Villagers living within a 3km radius of the volcano Mount Sinabung and whose farms have been destroyed by the impact of its recent eruptions will be relocated to nearby districts and provinces, said President Susilo Bambang Yudhoyono.
Speaking at the end of his visit to Karo's evacuee camps housing displaced residents, he also asked banks to cancel any interest on loans taken by farmers before the eruptions.
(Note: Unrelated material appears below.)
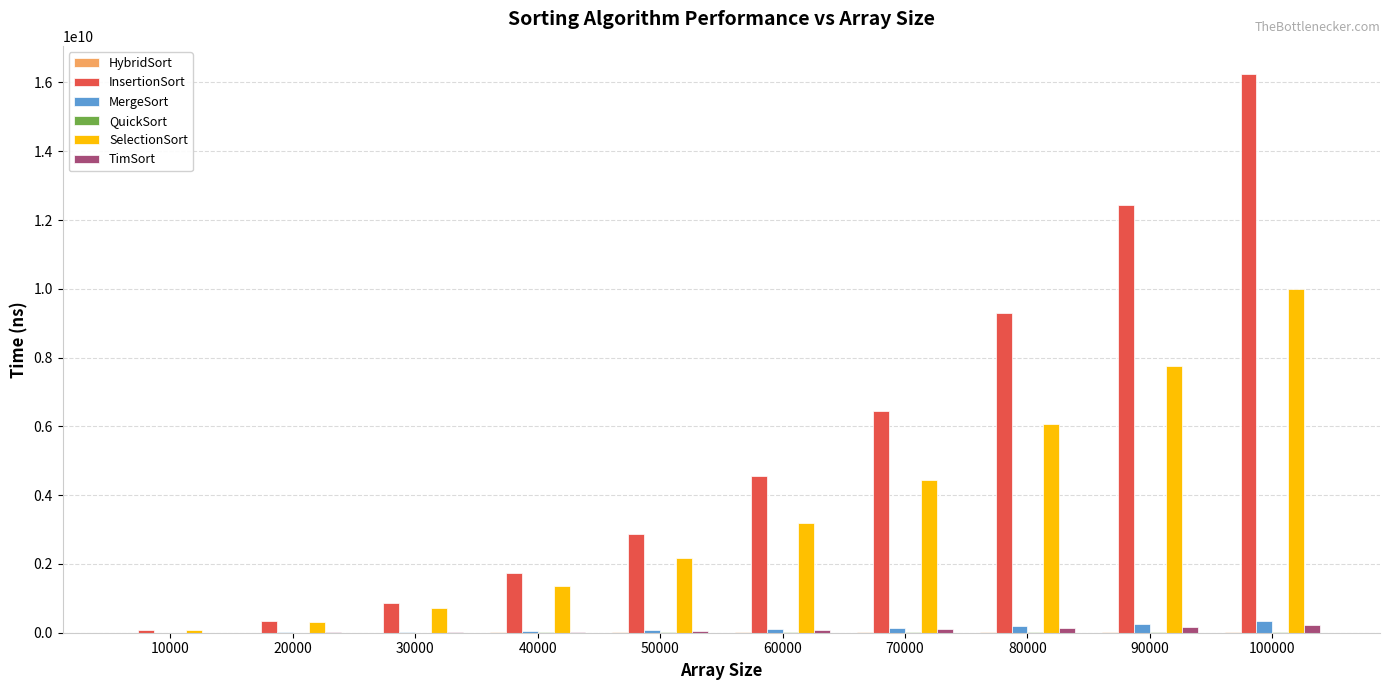

Which series has the largest total across all categories?

InsertionSort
It is part of a series of measures to help those affected get back on their feet.
Dr Yudhoyono, however, stopped short of declaring the ongoing eruption of the volcano a national disaster.
But he pledged government resources to make sure affected residents stay employed, as part of an attempt to help mitigate a growing crisis that may drag on for several months yet, as the volcano shows no sign of ceasing its eruptions.
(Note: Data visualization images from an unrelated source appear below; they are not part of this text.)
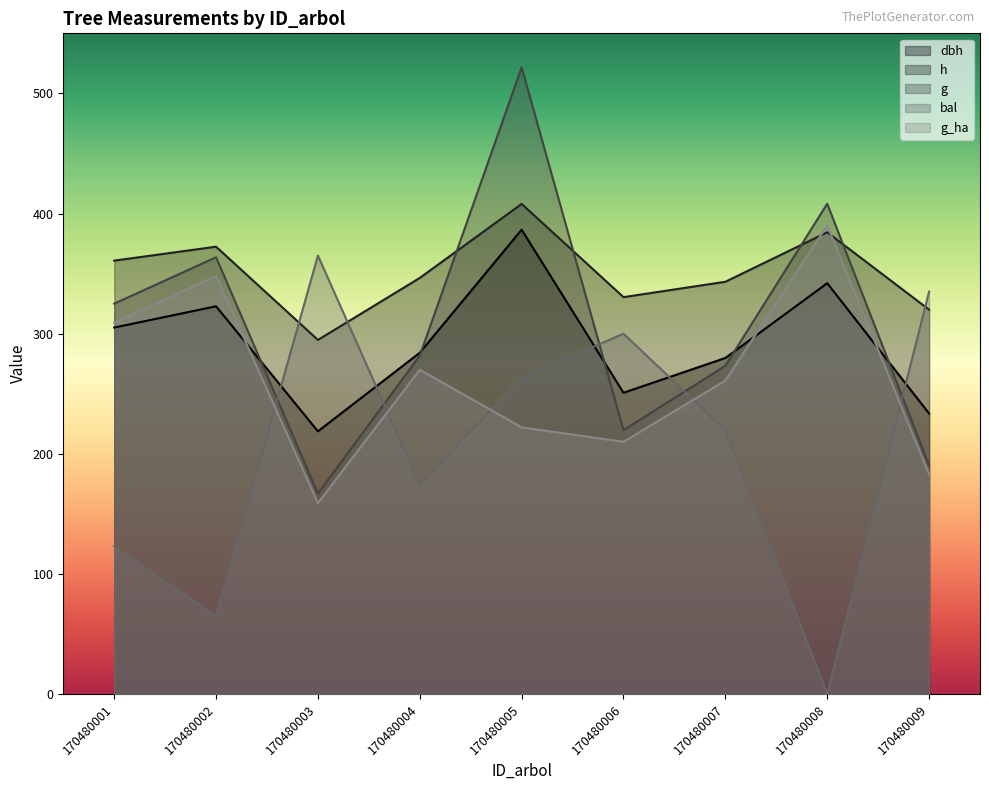

Reading right to left, what are all the values shown in this chart?

dbh: 170480009=233.6	170480008=342.0	170480007=279.8	170480006=250.8	170480005=386.6	170480004=284.1	170480003=218.7	170480002=322.8	170480001=305.1
h: 170480009=320.0	170480008=384.4	170480007=343.2	170480006=330.4	170480005=408.0	170480004=346.4	170480003=294.8	170480002=372.4	170480001=360.8
g: 170480009=190.3	170480008=408.2	170480007=273.3	170480006=219.6	170480005=521.7	170480004=281.7	170480003=166.9	170480002=363.6	170480001=325.0
bal: 170480009=335.0	170480008=0.0	170480007=219.5	170480006=300.0	170480005=263.0	170480004=174.5	170480003=365.0	170480002=65.0	170480001=123.0
g_ha: 170480009=183.0	170480008=390.0	170480007=261.0	170480006=210.0	170480005=222.0	170480004=270.0	170480003=159.0	170480002=348.0	170480001=309.0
''Those remaining in shelters will also get good treatment, including health care and education,'' the President added.
More than 28,000 people have fled their homes since the volcano began spewing ash and lava last September, with the numbers having risen in recent weeks.
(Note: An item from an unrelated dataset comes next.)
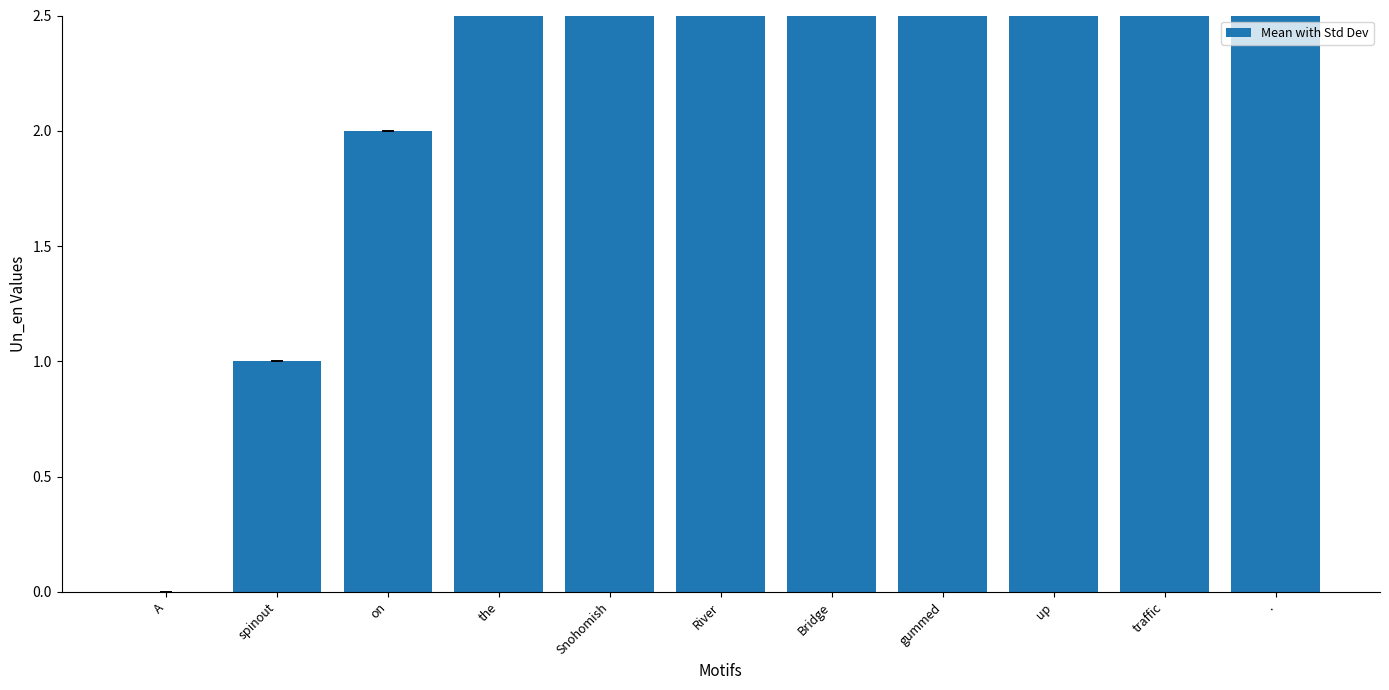

The value at gummed is 7. True or false?

True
About 85 per cent of residents in Karo regency are farmers, according to Mr Syarifuddin, a senior official with the local department of agriculture.
His department estimated agriculture losses at 10,480ha of farmland and 20ha of fisheries area worth nearly one trillion rupiah (S$110 million).
Mount Sinabung's fertile slopes have seen farmers tending to cabbage, coffee beans, tomatoes, chilli, sweet potatoes and carrots, among others.
About 20 per cent of these are exported to Malaysia and Singapore.
About 20 water pumps, each capable of supplying water to an entire village from rivers and streams, and 60 two-wheel tractors have been brought in as part of the President's visit, said Mr Syarifuddin. These powerful tractors can dig into the ash-covered ground to bring up the soil.
''Karo cannot handle the crisis alone; we desperately need assistance from the central government,'' he told The Straits Times.
The difference between the latest eruptions and those of 2010 is that the previous ones were shorter and their effects limited.
''In 2010, people could recoup what they lost within two years, but this time, the prolonged eruptions have seen massive contamination to the land mainly from the thick ash. Full recovery could take as long as five years,'' he added.
Up to 30 per cent of the farmers have had their farms wiped out since the eruptions began.
Volcanologists say they cannot predict when the volcano, which was dormant for 400 years until 2010, will quieten down again.
But Dr Sutopo Purwo Nugroho, spokesman for the National Disaster Management Agency, said the government made plans on the assumption the disaster will go on for at least another two months.
Dr Yudhoyono's visit came as Jakarta was criticised for being slow to react to the crisis.